A statistical casualty?

Baroness Young has resigned as Chair of the Care Quality Commission (CQC) after reports of conflicts with Health Secretary Andy Burnham concerning procedures for monitoring the NHS.

In particular, there has been strong media attention on the apparent conflict between the ratings provided by the CQC and those released last week by Dr Foster in their Good Hospital Guide: nine of the 12 hospitals identified by Dr Foster as “significantly underperforming” for patient safety had been rated as “good” or “excellent” by CQC for Quality of Services. 

Both sets of ratings rely on the mathematical combination of performance indicators to create an overall rating and so are essentially based on statistical analysis. So Baroness Young can perhaps be seen as a statistical casualty.

I should state an interest: I have contributed to the statistical methods that are extensively used by both the CQC and Dr Foster. So if they are using similar methods, how can they come to such different answers? Sadly, the journalistic coverage of this issue has been woeful and the level of argument has been predictably dire – nobody seems to have made the slightest effort to get below the surface and understand what drives the ratings.

For example, as I reported in The Times last week, it takes only a few clicks to see that St Helens hospital, considered “excellent” by the CQC, was marked down as by Dr Foster as “significantly underperforming” because safety incident data had not been reported in time due to technical problems. The Daily Mail also nonsensically reports that Basildon’s excess mortality rate was discovered in a surprise inspection, as if the inspectors found bodies littering the grounds, whereas the CQC had been investigating Basildon for its mortality for some time beforehand. So the choice of indicator, its recency, its relevance to safety and the way in which they are combined are all crucial.

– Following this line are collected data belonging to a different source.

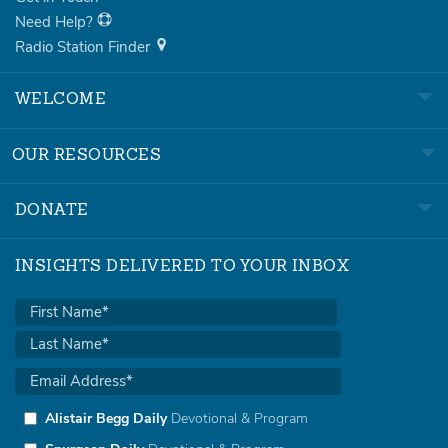
Need Help?
Radio Station Finder
WELCOME
OUR RESOURCES
DONATE
INSIGHTS DELIVERED TO YOUR INBOX
Alistair Begg Daily
Devotional & Program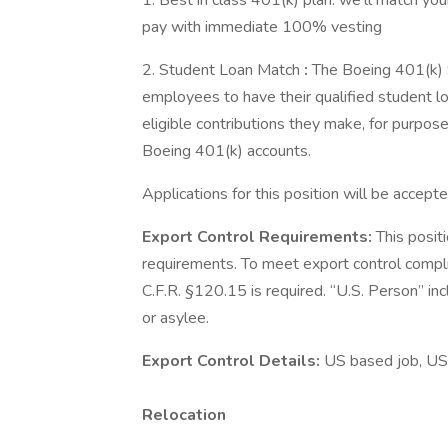
1. Best in class 401(k) plan: we'll match your
pay with immediate 100% vesting
2. Student Loan Match
:
The Boeing 401(k) 
employees to have their qualified student 
eligible contributions they make, for purp
Boeing 401(k) accounts.
Applications for this position will be accepte
Export Control Requirements:
This posit
requirements. To meet export control compl
C.F.R. §120.15 is required. “U.S. Person” inc
or asylee.
Export Control Details:
US based job, US
Relocation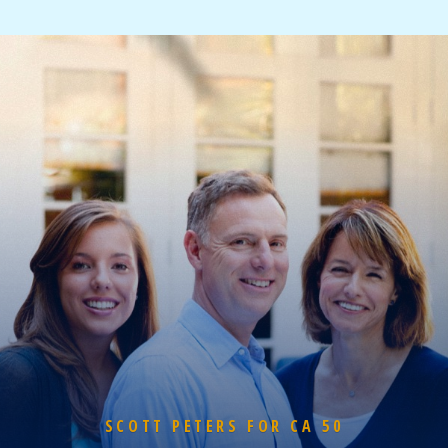
SCOTT PETERS FOR CA 50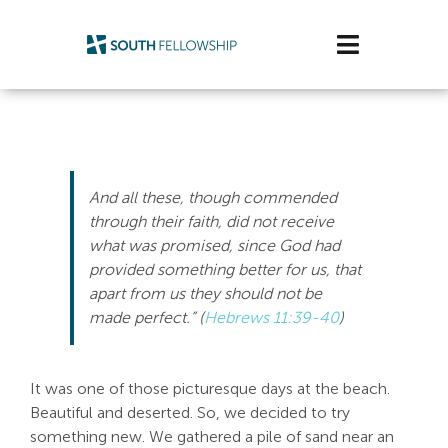
Skip
to
Toggle
content
Navigatio
Plan Your Visit
Watch/Listen
And all these, though commended
Life Stage
through their faith, did not receive
what was promised, since God had
provided something better for us, that
Connect & Grow
apart from us they should not be
made perfect.” (
Hebrews 11:39-40
)
Get Support
Get Involved
It was one of those picturesque days at the beach.
Beautiful and deserted. So, we decided to try
About Us
something new. We gathered a pile of sand near an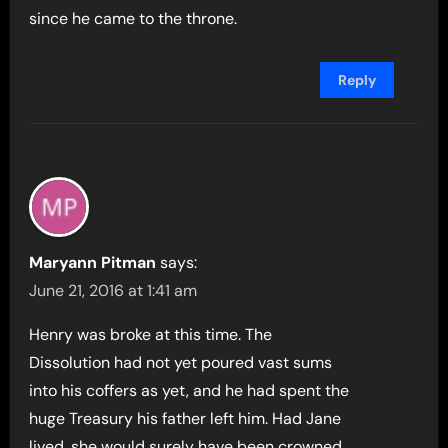
since he came to the throne.
Reply
Maryann Pitman
says:
June 21, 2016 at 1:41 am
Henry was broke at this time. The
Dissolution had not yet poured vast sums
into his coffers as yet, and he had spent the
huge Treasury his father left him. Had Jane
lived, she would surely have been crowned.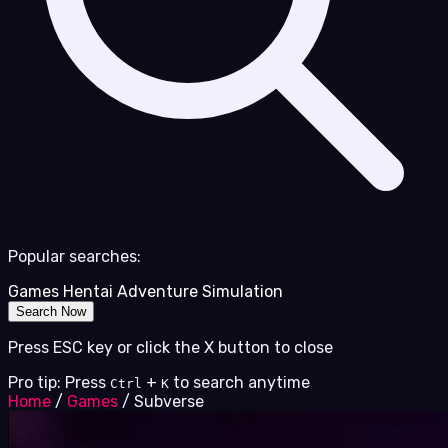
Popular searches:
Games
Hentai
Adventure
Simulation
Search Now
Press ESC key or click the X button to close
Pro tip: Press
+
to search anytime
Ctrl
K
Home
/
Games
/
Subverse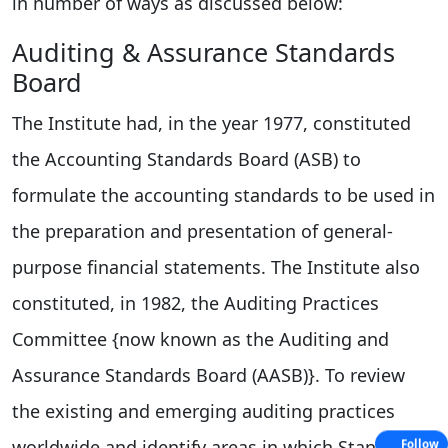
in number of ways as discussed below:
Auditing & Assurance Standards
Board
The Institute had, in the year 1977, constituted
the Accounting Standards Board (ASB) to
formulate the accounting standards to be used in
the preparation and presentation of general-
purpose financial statements. The Institute also
constituted, in 1982, the Auditing Practices
Committee {now known as the Auditing and
Assurance Standards Board (AASB)}. To review
the existing and emerging auditing practices
worldwide and identify areas in which Standards
Follow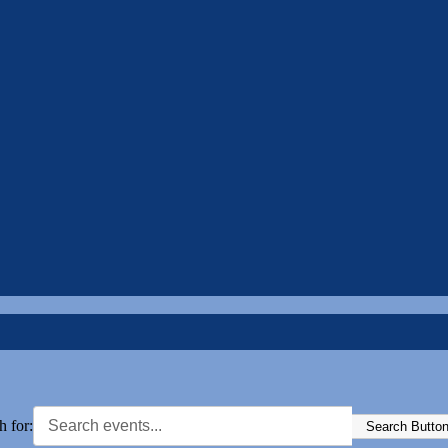
h for:
Search Butto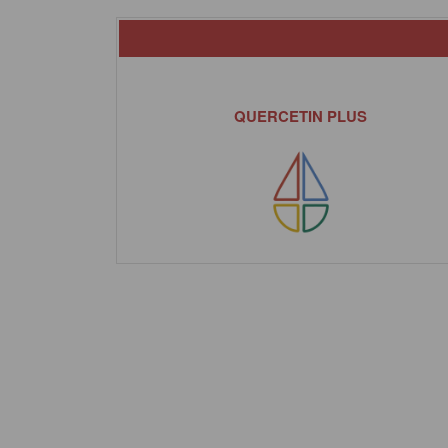
QUERCETIN PLUS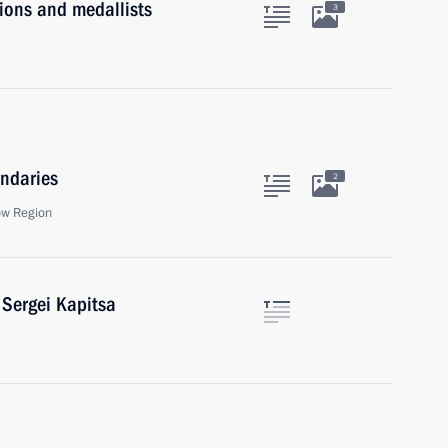
ons and medallists
3
ndaries
2
ow Region
 Sergei Kapitsa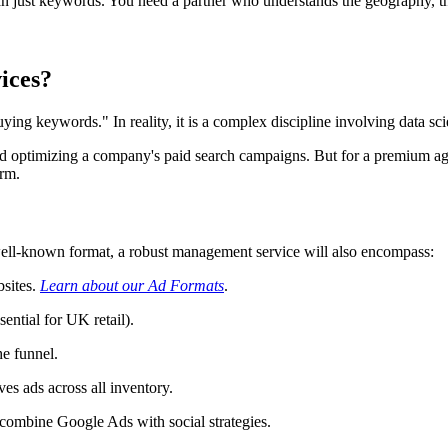
 just keywords. You need a partner who understands the geography, t
ices?
 keywords." In reality, it is a complex discipline involving data sci
nd optimizing a company's paid search campaigns. But for a premium a
orm.
well-known format, a robust management service will also encompass:
bsites.
Learn about our Ad Formats
.
sential for UK retail).
he funnel.
es ads across all inventory.
 combine Google Ads with social strategies.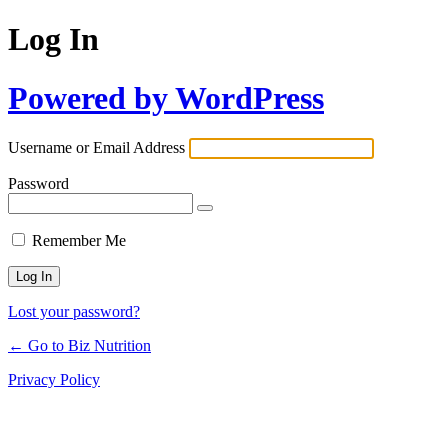
Log In
Powered by WordPress
Username or Email Address
Password
Remember Me
Lost your password?
← Go to Biz Nutrition
Privacy Policy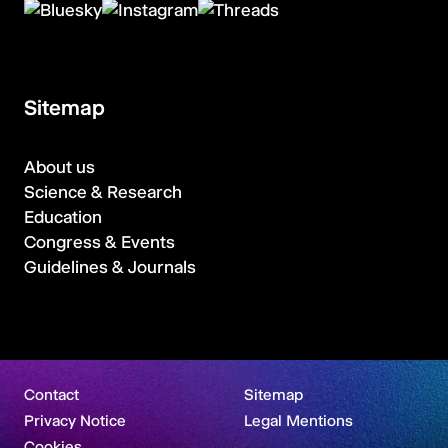
Sitemap
About us
Science & Research
Education
Congress & Events
Guidelines & Journals
Contact
Sitemap
Privacy Notice
Legal Mentions
Cookies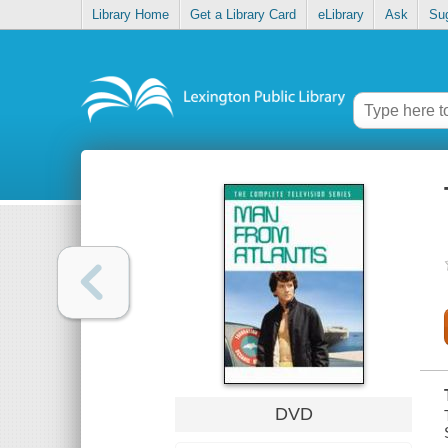
Library Home
Get a Library Card
eLibrary
Ask
Su
DVD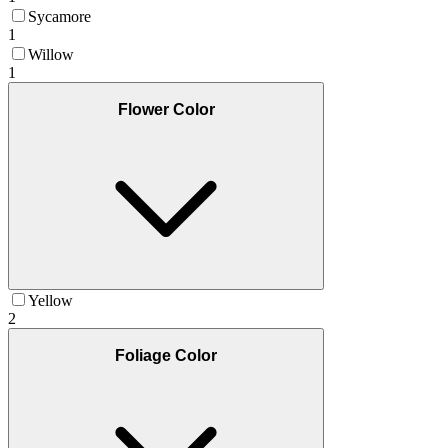
Sycamore
1
Willow
1
Flower Color
Yellow
2
Foliage Color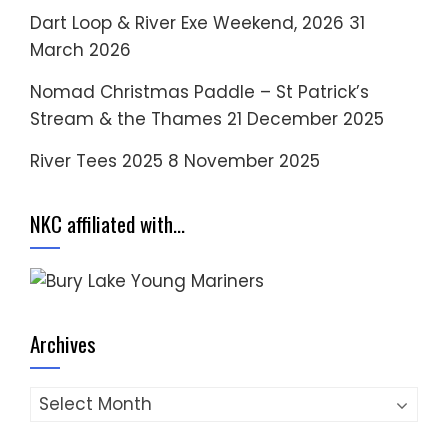
Dart Loop & River Exe Weekend, 2026
31
March 2026
Nomad Christmas Paddle – St Patrick’s
Stream & the Thames
21 December 2025
River Tees 2025
8 November 2025
NKC affiliated with…
Archives
Archives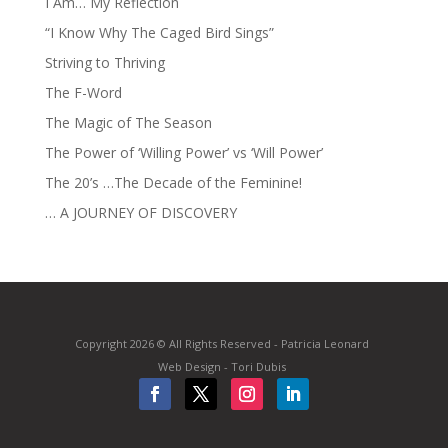
I Am… My Reflection
“I Know Why The Caged Bird Sings”
Striving to Thriving
The F-Word
The Magic of The Season
The Power of ‘Willing Power’ vs ‘Will Power’
The 20’s …The Decade of the Feminine!
… A JOURNEY OF DISCOVERY
Copyright 2026 © All Rights Reserved - Patricia Leonard
Web Design - Tori Dubis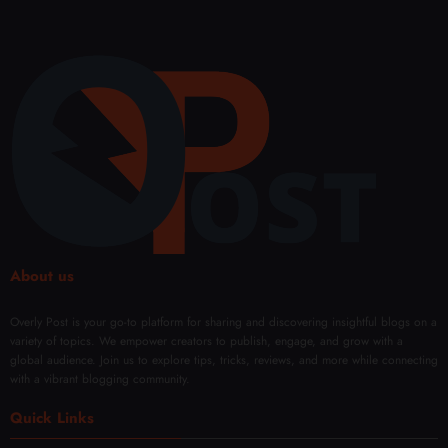
About us
Overly Post is your go-to platform for sharing and discovering insightful blogs on a
variety of topics. We empower creators to publish, engage, and grow with a
global audience. Join us to explore tips, tricks, reviews, and more while connecting
with a vibrant blogging community.
Quick Links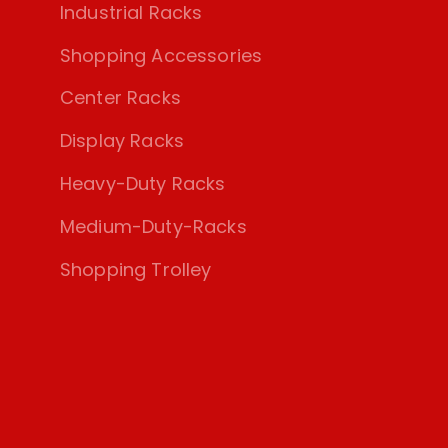
Industrial Racks
Shopping Accessories
Center Racks
Display Racks
Heavy-Duty Racks
Medium-Duty-Racks
Shopping Trolley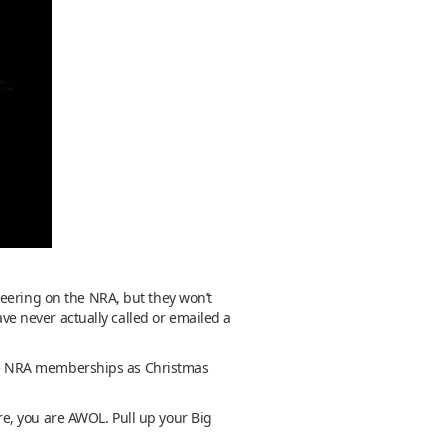
heering on the NRA, but they won’t
ave never actually called or emailed a
five NRA memberships as Christmas
ere, you are AWOL. Pull up your Big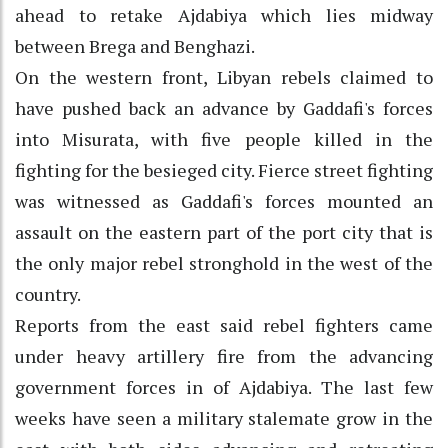
ahead to retake Ajdabiya which lies midway
between Brega and Benghazi.
On the western front, Libyan rebels claimed to
have pushed back an advance by Gaddafi's forces
into Misurata, with five people killed in the
fighting for the besieged city. Fierce street fighting
was witnessed as Gaddafi's forces mounted an
assault on the eastern part of the port city that is
the only major rebel stronghold in the west of the
country.
Reports from the east said rebel fighters came
under heavy artillery fire from the advancing
government forces in of Ajdabiya. The last few
weeks have seen a military stalemate grow in the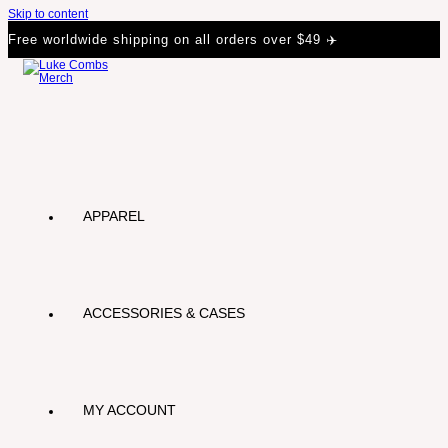
Skip to content
Free worldwide shipping on all orders over $49 ✈️
APPAREL
ACCESSORIES & CASES
MY ACCOUNT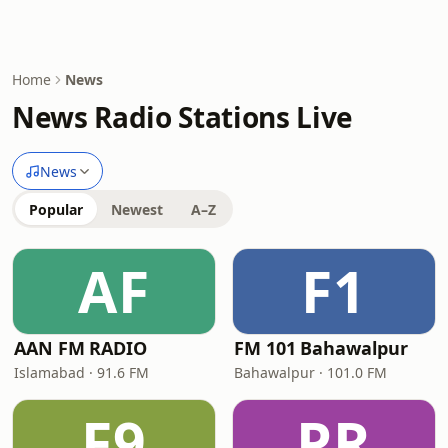
Home
News
News Radio Stations Live
News
Popular
Newest
A–Z
AF
F1
AAN FM RADIO
FM 101 Bahawalpur
Islamabad · 91.6 FM
Bahawalpur · 101.0 FM
F9
PR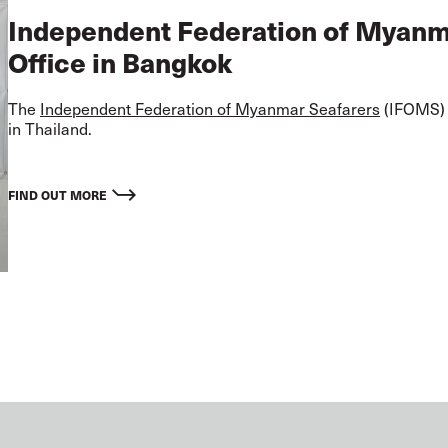
Independent Federation of Myan
Office in Bangkok
The
Independent Federation of Myanmar Seafarers
(IFOMS) i
in Thailand.
FIND OUT MORE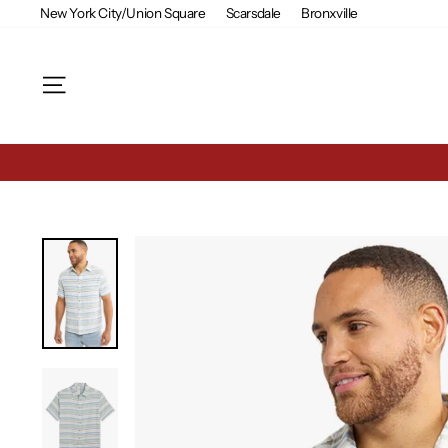
Skip
New York City/Union Square
Scarsdale
Bronxville
to
content
Site navigation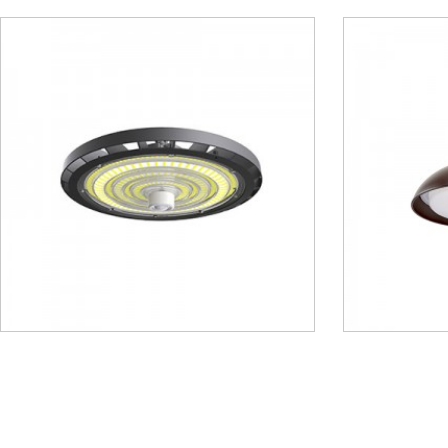
Gooesneck Light – MGN01
Linear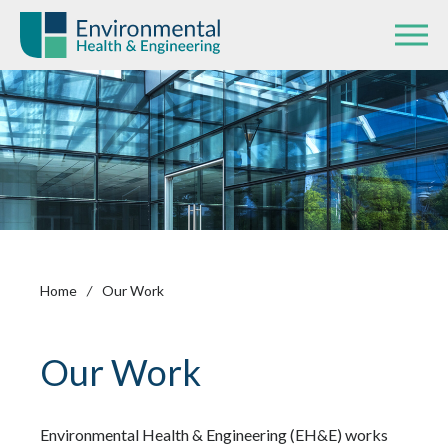
Home
/
Our Work
Our Work
Environmental Health & Engineering (EH&E) works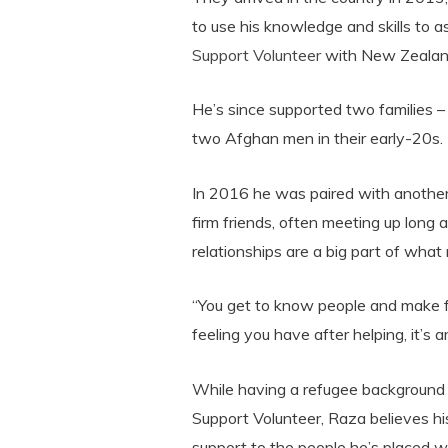
to use his knowledge and skills to a
Support Volunteer
with New Zealan
He’s since supported two families –
two Afghan men in their early-20s.
In 2016 he was paired with anothe
firm friends, often meeting up long 
relationships are a big part of wha
“You get to know people and make fr
feeling you have after helping, it’s 
While having a refugee background i
Support Volunteer, Raza believes hi
support to the people he’s placed wi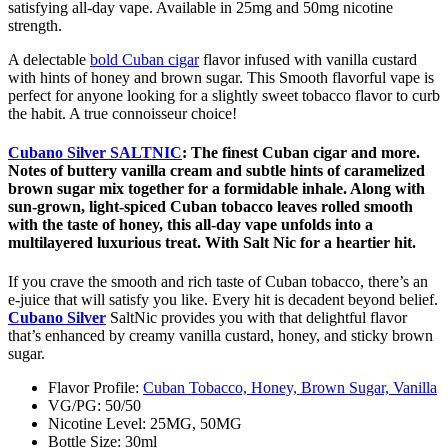
satisfying all-day vape. Available in 25mg and 50mg nicotine
strength.
A delectable
bold Cuban cigar
flavor infused with vanilla custard
with hints of honey and brown sugar. This Smooth flavorful vape is
perfect for anyone looking for a slightly sweet tobacco flavor to curb
the habit. A true connoisseur choice!
Cubano Silver SALTNIC
:
The finest Cuban cigar and more.
Notes of buttery vanilla cream and subtle hints of caramelized
brown sugar mix together for a formidable inhale. Along with
sun-grown, light-spiced Cuban tobacco leaves rolled smooth
with the taste of honey, this all-day vape unfolds into a
multilayered luxurious treat. With Salt Nic for a heartier hit.
If you crave the smooth and rich taste of Cuban tobacco, there’s an
e-juice that will satisfy you like. Every hit is decadent beyond belief.
Cubano Silver
SaltNic provides you with that delightful flavor
that’s enhanced by creamy vanilla custard, honey, and sticky brown
sugar.
Flavor Profile:
Cuban Tobacco, Honey, Brown Sugar, Vanilla
VG/PG: 50/50
Nicotine Level: 25MG, 50MG
Bottle Size: 30ml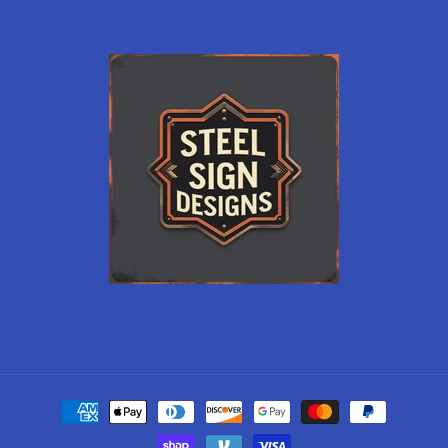
Payment
methods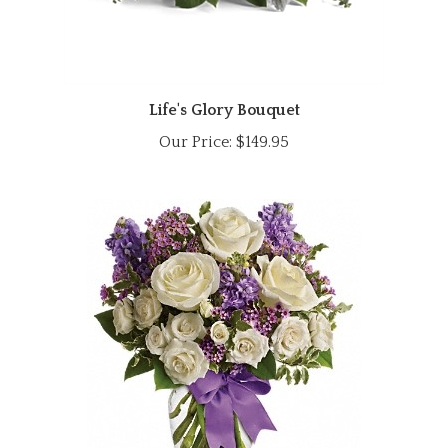
Life's Glory Bouquet
Our Price:
$149.95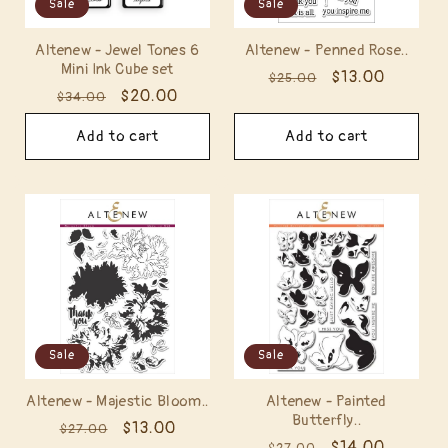
Sale
Sale
Altenew - Jewel Tones 6
Altenew - Penned Rose..
Mini Ink Cube set
Regular
Sale
$13.00
$25.00
Regular
Sale
$20.00
$34.00
price
price
price
price
Add to cart
Add to cart
Sale
Sale
Altenew - Majestic Bloom..
Altenew - Painted
Butterfly..
Regular
Sale
$13.00
$27.00
Regular
Sale
$14.00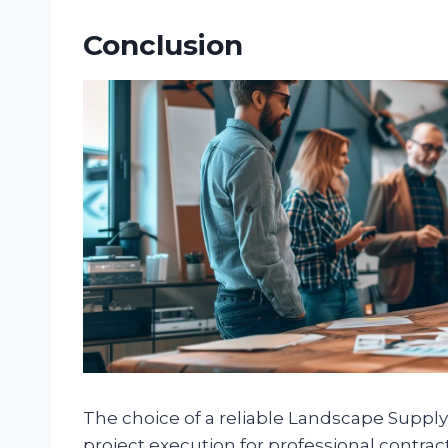
Conclusion
The choice of a reliable Landscape Supply 
project execution for professional contrac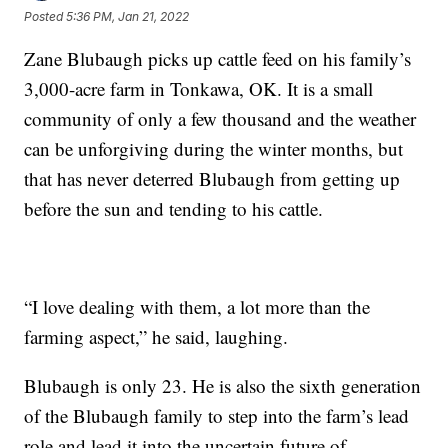
Posted
5:36 PM, Jan 21, 2022
Zane Blubaugh picks up cattle feed on his family’s
3,000-acre farm in Tonkawa, OK. It is a small
community of only a few thousand and the weather
can be unforgiving during the winter months, but
that has never deterred Blubaugh from getting up
before the sun and tending to his cattle.
“I love dealing with them, a lot more than the
farming aspect,” he said, laughing.
Blubaugh is only 23. He is also the sixth generation
of the Blubaugh family to step into the farm’s lead
role and lead it into the uncertain future of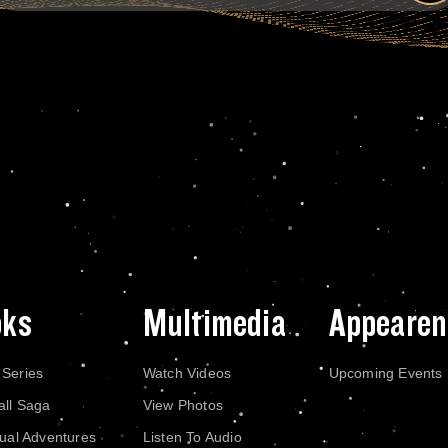
oks
Multimedia
Appearen
 Series
Watch Videos
Upcoming Events
all Saga
View Photos
dual Adventures
Listen To Audio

Of course the full gory details of how routine data is selected, collected, adjusted and combined to form a "rating" is a nightmare of complexity, difficult to untangle even for an experienced statistician. Dr Foster provide a guide to its methodology but gloss over the precise details of how the individual indicators are weighted or the basis for the weights. 
In fact the methods they appear to have used were intended to suggest who should be inspected, and not to produce global ratings, which many would claim should reflect values and priorities rather than be derived on purely statistical grounds. But the interviewer on the Today programme let them get away with saying that their data and methods were on the website, when neither the raw data, indicator values, the weighting system nor the final score are actually provided – only the final rank between 0 and 100. 
Unfortunately the CQC rating is if anything even more obscure in its derivation: to some extent this is inevitable but it should be the responsibility of any regulator to provide software that allows anyone to "drill down" and find out what is driving the conclusions.
Now of course for many people this story simply provides an opportunity to express an opinion about the government, which makes reading the comments underneath online articles so depressing. But we should expect better of our media, and this unwillingness to engage with the ideas behind the ratings means that neither of the agencies are properly held to account.
If the "scandal" had been about financial irregularities in a company, then economic correspondents would be let loose upon the story and might even be able to explain to the public what was going on. 
But because this story concerns some slightly subtle analysis of routine statistics, none of the media seem able to drum up anyone who has a clue what is going on and be able to tell us why the agencies could come up with such different answers. As usual statistics are simultaneously treated as unquestionable but with great scepticism, and not as constructions that can be questioned and examined. Which is very sad.